When therapeutically walking patients, one of the most concerning issues we may encounter is knee buckling. These sharp, fast, unexpected knee flexions can be difficult to counter. Patients who can’t stop buckling may fall, and the heavier the patient, the harder it can be to counter buckling knees.

Knee buckling can be a symptom of muscular weakness—the focus of this article. Please note, however, that there can be other significant causes such as nerve conditions, patellar (knee cap) instability, torn menisci (cartilage) or anterior cruciate (ligament) injuries, medial collateral (ligament) injuries, and our perennial favorite, osteoarthritis. Notably, osteoarthritis, coupled with muscular weakness, is often the one-two punch that provokes falls.

When people perceive leg weakness and knee buckling, they often tend to avoid or reduce their activity levels to minimize the risk of falls and injuries. Weakness persists or worsens and activity decreases, increasing the risk of falls.

Let’s do something about it.

6 Knee-Strengthening Exercises to Help You Stand Firm


The following exercises can help you regain strength and mobility while reducing your risk of falls. They work well for my patients, but I recommend consulting with your medical provider to ensure that they are right for you.

1. Seated Knee Extension/Flexion


Let’s start with a high-mobility knee exercise to warm your knees, preparing them for the following, more intense exercises.

Step 1: Sit upright in a chair with your feet flat on the ground. Slowly extend your right knee until it’s completely straight and your foot is straight out. Next, slowly lower it back to the floor.

Step 2: Pull your foot backward under the chair until you move it back as far as you can. Return to the starting position.

Step 3: Lifting your foot out straight and then back counts as one repetition. Try to perform three sets of 20 repetitions per side.

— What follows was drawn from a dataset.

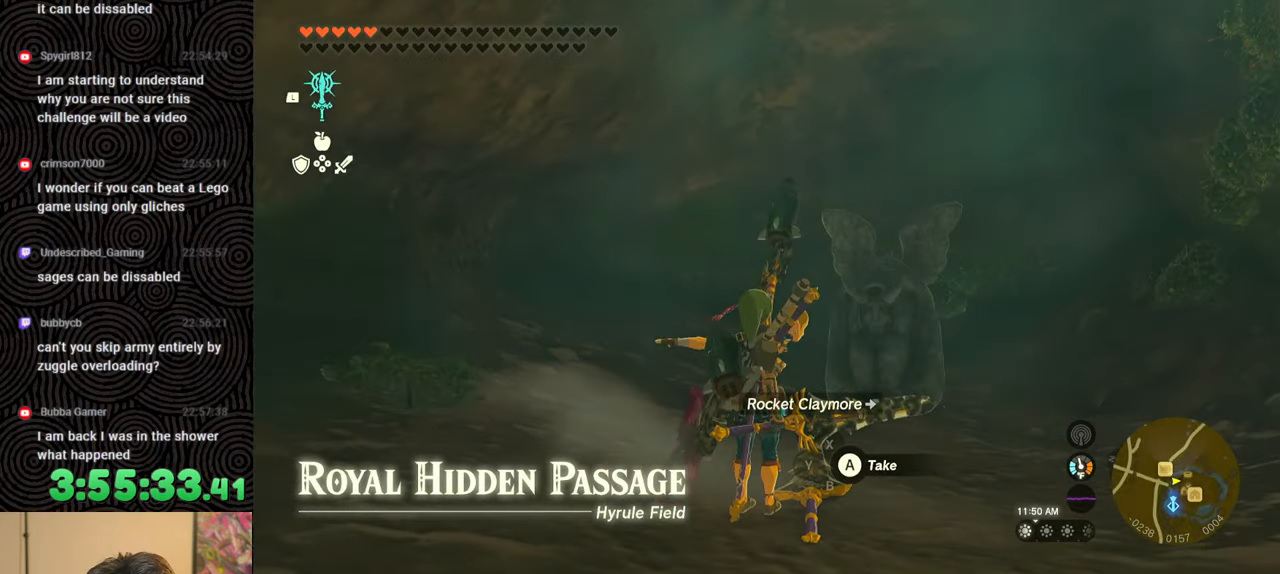
{"buttons": [], "left_stick": "right", "right_stick": "center", "events": [[33, "left_stick", "center"], [350, "left_stick", "right"], [400, "right_stick", "center"]]}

You can alternate between sides or perform all repetitions on one side and then the other.

Modifications: If you can’t straighten your knees completely, just move them as far as you can.

Why I like it: This is a simple yet effective warm-up exercise that prepares your knees for other resistance exercises.

2. Counter Squats


Now that your knees are warmed up, let’s introduce more dedicated resistance training, with the counter squat being an excellent choice to start with.

Practice tip: When performing this exercise, use your legs to move into and out of squatting instead of overusing your arms.

Step 1: Stand in front of a counter or with your feet shoulder-width apart. I usually have patients stand in front of their kitchen sink because it offers excellent handholds, but you can use other counters or sturdy furniture as well. If you are not using a counter make sure that what you hold onto is secure—please note that the model for the exercise only had a lighter chair available in the studio setting.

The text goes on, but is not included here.